Jason Wittenberg
Department of Political Science, University of California, Berkeley, USA
Duration of stay: June 2023
Contact: witty@berkeley.edu
Jason Wittenberg is Professor at the Department of Political Science, University of California, Berkeley. He is a specialist in Eastern Europe and the post-Soviet region, working on religion and politics, and ethnic conflict, using approaches including quantitative analysis and electoral analysis. His current project, which he will be developing while in Regensburg in June 2023, explores historical legacies, asking: What are historical legacies? How they should be identified and measured? By what mechanisms are they transmitted?
His publications include the book Intimate Violence: Anti-Jewish Pogroms on the Eve of the Holocaust (with Jeffrey S. Kopstein; Cornell University Press, 2018) and the articles Dead but Not Gone: Legacies of Imperialism, Authoritarianism, and Communism (with Alberto Simpser and Dan Slater), Annual Review of Political (2018) and Beyond Dictatorship and Democracy: Rethinking National Minority Inclusion and Regime Type in Interwar Eastern Europe. (with Jeffrey S. Kopstein), Comparative Political Studies, (2010).

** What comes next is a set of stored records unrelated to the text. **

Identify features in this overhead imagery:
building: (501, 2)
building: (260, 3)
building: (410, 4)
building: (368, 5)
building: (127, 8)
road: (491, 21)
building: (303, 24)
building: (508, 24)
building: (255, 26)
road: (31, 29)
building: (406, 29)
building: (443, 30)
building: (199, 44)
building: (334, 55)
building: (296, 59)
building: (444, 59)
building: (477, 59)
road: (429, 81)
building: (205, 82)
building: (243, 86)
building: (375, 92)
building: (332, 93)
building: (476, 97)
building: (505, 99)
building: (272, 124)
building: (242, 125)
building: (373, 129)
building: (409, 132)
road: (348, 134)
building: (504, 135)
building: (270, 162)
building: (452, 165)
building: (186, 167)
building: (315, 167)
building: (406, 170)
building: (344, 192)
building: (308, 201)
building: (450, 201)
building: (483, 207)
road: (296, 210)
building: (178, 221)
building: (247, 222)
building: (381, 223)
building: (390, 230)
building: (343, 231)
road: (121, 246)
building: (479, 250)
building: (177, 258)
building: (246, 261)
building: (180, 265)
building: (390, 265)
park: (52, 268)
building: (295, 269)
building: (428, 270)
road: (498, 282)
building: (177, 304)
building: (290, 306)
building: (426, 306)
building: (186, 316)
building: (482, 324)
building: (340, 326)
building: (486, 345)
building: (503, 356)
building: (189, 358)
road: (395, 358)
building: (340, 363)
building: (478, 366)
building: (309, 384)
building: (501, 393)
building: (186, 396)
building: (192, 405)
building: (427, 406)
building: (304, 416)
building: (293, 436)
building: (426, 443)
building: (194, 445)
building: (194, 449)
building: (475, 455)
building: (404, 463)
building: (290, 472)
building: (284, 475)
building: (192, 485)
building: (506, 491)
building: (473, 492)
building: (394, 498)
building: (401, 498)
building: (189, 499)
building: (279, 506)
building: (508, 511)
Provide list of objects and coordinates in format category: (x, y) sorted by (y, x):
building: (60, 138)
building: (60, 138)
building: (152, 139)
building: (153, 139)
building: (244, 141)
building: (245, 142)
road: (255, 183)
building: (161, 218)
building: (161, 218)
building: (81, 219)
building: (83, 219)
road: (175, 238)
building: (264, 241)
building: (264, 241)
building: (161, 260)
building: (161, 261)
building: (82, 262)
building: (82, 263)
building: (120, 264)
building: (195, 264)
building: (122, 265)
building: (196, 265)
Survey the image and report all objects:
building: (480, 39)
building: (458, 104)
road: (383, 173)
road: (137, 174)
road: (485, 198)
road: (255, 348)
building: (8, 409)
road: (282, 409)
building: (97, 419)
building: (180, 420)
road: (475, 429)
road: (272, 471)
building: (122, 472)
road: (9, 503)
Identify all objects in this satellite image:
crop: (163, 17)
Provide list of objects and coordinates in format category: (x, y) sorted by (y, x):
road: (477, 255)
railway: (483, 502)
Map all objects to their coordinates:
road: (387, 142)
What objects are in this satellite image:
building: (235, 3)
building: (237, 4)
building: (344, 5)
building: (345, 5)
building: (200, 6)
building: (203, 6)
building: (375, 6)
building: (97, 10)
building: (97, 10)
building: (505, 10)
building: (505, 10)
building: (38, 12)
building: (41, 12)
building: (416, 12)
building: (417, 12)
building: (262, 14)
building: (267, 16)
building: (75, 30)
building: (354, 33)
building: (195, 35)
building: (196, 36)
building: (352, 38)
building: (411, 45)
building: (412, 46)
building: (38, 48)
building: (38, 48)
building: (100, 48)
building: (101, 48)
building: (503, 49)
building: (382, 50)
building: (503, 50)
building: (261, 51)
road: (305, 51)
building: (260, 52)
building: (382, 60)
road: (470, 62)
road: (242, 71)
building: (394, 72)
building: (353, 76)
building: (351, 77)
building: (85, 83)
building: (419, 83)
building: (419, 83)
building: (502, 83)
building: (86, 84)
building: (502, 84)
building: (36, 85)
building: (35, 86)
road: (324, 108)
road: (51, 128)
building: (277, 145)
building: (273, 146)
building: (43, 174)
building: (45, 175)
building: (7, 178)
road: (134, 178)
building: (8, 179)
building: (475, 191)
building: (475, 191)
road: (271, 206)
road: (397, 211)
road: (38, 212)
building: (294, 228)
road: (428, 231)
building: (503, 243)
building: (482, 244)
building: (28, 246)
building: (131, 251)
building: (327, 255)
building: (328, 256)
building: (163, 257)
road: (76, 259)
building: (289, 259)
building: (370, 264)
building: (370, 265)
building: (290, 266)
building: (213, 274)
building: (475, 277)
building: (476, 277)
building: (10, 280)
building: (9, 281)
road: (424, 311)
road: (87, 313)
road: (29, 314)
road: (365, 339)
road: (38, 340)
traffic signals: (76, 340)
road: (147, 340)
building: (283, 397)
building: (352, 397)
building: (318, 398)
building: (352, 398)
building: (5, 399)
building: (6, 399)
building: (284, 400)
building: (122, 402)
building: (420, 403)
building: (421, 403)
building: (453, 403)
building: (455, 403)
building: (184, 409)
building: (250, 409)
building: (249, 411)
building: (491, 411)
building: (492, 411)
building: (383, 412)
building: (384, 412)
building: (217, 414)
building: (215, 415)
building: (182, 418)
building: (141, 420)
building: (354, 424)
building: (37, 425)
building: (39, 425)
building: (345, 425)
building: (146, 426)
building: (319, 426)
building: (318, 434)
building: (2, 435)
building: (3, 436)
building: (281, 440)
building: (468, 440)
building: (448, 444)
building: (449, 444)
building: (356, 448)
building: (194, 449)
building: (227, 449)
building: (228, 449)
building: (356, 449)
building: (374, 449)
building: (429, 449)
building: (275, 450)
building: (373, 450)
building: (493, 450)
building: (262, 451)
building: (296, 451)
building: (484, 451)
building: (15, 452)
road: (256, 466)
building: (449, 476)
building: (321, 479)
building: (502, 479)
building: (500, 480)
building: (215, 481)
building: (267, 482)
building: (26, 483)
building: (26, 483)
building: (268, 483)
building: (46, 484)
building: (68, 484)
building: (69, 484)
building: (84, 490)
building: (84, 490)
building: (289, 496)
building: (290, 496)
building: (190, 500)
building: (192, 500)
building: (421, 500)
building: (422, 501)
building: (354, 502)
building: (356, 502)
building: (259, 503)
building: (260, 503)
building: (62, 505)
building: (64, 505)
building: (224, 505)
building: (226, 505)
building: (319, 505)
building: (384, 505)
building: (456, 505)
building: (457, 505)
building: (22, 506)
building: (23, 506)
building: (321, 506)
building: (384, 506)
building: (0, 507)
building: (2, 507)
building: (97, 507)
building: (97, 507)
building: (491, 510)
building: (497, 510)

Find out more about his research and CV here: http://witty.berkeley.edu/
During his time in Regensburg, apart from being open to consultations and discussing collaborations with Berkeley, he will give a talk at 14:15 on 15 June in Room 319 at the Altes Finanzamt (Landshuter Str. 4) on Logics of Historical Persistence. This talk, part of the ScienceCampus and Graduate School Research Colloquium, addresses how social scientists discuss and assert persistence of social phenomena even in the presence of change. It identifies different logics of persistence, each of which specifies a different set of criteria for distinguishing between identity-preserving and identity-destroying change. The paper draws on examples from the United States, Eastern Europe, and Germany.